(Collected data)
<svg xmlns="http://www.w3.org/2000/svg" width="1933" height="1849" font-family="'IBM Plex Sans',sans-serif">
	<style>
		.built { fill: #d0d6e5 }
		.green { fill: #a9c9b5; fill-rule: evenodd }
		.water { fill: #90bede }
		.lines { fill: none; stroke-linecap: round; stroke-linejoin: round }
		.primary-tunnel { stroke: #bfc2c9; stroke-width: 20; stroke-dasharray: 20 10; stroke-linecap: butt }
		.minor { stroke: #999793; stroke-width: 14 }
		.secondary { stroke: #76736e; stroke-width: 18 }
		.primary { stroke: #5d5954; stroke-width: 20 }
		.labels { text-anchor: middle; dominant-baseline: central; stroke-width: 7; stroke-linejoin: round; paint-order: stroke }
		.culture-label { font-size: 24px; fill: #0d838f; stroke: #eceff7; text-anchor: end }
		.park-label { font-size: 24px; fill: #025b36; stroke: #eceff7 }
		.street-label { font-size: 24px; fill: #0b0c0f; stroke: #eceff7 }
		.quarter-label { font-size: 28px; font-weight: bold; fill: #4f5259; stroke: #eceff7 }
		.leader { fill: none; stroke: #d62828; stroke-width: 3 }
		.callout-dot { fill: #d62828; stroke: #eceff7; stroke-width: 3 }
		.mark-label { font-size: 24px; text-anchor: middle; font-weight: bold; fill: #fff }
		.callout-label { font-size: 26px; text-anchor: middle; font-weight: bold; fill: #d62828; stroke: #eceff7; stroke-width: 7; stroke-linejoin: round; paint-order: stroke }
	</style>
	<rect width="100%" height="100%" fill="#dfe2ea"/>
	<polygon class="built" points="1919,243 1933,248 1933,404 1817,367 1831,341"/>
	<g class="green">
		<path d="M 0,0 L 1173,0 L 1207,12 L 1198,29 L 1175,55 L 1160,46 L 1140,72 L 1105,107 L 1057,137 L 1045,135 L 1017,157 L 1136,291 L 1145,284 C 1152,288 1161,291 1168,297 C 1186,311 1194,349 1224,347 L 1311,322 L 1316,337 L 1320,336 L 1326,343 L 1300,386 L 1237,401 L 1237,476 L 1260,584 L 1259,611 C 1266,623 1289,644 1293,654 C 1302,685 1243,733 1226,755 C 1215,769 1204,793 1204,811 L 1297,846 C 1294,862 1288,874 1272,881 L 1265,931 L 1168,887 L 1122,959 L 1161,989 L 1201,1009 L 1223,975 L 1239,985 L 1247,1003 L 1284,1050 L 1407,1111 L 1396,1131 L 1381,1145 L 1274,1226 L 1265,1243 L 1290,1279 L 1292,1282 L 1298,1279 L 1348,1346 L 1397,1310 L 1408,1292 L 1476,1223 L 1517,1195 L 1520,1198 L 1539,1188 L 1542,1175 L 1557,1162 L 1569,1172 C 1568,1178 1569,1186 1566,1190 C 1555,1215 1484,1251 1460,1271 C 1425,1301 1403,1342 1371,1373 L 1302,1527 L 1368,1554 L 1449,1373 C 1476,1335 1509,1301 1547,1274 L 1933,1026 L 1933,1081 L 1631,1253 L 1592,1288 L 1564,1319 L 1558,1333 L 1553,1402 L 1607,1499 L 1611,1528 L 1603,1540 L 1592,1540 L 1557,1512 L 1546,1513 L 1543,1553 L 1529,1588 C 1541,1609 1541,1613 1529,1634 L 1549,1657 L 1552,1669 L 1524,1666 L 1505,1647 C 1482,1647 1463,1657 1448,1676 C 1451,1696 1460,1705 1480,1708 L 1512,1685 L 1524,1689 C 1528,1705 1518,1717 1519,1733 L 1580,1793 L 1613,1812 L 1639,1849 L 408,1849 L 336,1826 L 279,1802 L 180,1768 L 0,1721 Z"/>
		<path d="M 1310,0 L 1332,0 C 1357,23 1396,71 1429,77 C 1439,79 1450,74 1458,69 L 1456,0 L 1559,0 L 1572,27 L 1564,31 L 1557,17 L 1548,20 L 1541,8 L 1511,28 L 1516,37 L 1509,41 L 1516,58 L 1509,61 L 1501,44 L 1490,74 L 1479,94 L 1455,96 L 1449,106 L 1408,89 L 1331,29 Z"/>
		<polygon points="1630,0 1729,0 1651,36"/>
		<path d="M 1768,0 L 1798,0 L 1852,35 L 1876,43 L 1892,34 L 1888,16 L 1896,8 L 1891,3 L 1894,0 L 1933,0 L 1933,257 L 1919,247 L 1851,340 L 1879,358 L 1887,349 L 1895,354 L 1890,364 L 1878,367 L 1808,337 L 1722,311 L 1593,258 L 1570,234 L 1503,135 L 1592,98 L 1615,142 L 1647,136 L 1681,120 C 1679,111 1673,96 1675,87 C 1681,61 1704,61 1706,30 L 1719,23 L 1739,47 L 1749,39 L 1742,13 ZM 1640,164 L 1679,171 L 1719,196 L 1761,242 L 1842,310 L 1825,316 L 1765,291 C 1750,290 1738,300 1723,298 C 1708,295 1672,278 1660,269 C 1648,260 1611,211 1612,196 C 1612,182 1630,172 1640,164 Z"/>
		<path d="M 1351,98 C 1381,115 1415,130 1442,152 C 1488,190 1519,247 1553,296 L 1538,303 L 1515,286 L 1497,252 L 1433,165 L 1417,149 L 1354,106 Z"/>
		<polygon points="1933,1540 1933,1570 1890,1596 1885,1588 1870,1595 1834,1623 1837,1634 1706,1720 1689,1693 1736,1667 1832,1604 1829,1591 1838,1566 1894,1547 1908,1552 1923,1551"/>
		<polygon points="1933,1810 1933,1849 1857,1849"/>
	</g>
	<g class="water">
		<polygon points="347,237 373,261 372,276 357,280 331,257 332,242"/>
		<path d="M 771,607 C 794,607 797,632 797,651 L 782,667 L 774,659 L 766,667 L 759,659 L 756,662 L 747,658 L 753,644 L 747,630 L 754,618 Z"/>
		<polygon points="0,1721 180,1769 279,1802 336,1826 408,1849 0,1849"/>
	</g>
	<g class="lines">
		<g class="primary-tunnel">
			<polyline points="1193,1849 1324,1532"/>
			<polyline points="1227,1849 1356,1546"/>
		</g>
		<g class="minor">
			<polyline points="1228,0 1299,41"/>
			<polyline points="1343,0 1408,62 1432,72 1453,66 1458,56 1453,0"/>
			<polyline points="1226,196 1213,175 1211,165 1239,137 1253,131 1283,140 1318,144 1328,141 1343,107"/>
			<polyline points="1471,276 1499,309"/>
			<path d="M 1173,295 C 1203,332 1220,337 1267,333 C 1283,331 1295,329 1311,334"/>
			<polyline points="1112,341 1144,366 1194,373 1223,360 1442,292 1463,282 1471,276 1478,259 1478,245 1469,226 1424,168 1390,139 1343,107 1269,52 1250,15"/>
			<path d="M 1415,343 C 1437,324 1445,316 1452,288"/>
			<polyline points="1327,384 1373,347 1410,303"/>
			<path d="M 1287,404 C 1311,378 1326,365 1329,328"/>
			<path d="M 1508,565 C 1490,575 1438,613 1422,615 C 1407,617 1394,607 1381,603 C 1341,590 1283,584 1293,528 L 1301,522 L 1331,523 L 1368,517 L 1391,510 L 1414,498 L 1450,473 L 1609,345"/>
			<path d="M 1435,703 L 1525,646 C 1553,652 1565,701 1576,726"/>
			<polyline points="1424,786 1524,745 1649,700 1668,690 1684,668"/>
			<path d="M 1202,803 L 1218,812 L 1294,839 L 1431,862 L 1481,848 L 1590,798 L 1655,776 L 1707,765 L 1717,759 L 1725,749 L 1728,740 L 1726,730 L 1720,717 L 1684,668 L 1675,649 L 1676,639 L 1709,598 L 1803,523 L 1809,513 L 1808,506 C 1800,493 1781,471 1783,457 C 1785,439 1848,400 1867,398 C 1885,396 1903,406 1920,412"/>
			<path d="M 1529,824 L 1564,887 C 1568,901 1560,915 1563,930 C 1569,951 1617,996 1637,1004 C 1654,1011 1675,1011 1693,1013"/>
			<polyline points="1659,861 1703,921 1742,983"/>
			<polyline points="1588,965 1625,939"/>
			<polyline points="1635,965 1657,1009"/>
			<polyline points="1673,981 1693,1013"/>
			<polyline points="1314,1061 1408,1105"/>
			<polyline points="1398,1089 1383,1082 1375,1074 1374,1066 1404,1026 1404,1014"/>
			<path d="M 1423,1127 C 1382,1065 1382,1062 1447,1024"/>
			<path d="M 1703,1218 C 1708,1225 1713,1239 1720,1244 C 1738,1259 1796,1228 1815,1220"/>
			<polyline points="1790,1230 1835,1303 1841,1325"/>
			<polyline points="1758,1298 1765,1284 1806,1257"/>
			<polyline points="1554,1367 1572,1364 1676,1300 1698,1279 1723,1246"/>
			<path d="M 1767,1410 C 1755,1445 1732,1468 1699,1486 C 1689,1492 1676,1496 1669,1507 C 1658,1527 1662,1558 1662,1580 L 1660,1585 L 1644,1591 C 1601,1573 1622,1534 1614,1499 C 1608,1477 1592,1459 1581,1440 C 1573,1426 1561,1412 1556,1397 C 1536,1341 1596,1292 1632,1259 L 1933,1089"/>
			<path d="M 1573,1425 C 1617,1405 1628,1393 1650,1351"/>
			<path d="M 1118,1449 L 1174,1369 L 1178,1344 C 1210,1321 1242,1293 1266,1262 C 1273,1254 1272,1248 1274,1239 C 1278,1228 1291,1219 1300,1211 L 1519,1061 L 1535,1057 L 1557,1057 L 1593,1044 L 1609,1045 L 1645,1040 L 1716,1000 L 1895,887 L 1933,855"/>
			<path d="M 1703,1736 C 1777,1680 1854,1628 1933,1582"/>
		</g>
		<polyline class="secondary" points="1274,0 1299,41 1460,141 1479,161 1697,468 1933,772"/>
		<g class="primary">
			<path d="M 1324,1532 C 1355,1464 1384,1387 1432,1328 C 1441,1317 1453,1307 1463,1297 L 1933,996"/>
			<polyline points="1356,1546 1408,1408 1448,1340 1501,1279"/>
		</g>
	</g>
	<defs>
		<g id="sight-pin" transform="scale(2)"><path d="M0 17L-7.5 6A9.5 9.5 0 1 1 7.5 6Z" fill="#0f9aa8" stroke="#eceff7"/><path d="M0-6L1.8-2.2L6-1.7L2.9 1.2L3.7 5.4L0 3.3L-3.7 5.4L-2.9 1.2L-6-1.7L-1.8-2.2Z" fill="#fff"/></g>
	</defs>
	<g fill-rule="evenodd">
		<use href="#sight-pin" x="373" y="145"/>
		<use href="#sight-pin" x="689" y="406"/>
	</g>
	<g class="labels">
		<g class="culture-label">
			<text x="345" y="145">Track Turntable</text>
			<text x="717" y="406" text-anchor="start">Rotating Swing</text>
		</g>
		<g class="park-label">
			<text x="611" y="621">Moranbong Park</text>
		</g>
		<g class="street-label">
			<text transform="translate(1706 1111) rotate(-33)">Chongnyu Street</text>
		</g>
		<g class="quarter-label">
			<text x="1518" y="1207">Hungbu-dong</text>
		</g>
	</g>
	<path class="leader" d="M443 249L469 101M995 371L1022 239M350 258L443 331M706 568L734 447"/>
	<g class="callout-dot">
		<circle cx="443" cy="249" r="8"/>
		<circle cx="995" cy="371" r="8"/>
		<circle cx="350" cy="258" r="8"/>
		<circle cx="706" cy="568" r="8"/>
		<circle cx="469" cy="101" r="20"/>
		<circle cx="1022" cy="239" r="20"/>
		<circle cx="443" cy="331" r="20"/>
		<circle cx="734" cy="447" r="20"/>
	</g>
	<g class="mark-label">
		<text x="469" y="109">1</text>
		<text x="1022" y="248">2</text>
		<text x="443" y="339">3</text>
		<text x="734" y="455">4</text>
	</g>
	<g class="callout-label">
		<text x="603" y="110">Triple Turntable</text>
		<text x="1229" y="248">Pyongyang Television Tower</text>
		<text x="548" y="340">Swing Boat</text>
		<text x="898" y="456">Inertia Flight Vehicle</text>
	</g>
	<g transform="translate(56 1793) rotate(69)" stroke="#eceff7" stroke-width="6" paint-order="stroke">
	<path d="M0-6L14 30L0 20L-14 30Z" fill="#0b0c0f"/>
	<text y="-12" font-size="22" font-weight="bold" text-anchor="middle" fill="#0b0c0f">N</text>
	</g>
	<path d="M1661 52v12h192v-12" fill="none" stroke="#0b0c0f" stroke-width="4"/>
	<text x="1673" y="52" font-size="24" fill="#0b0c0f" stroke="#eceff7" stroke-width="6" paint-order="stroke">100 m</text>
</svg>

Exercise goal. Could you find every line in the records above that contains the word "lines" and copy it?

Answer section.
		.lines { fill: none; stroke-linecap: round; stroke-linejoin: round }
	<g class="lines">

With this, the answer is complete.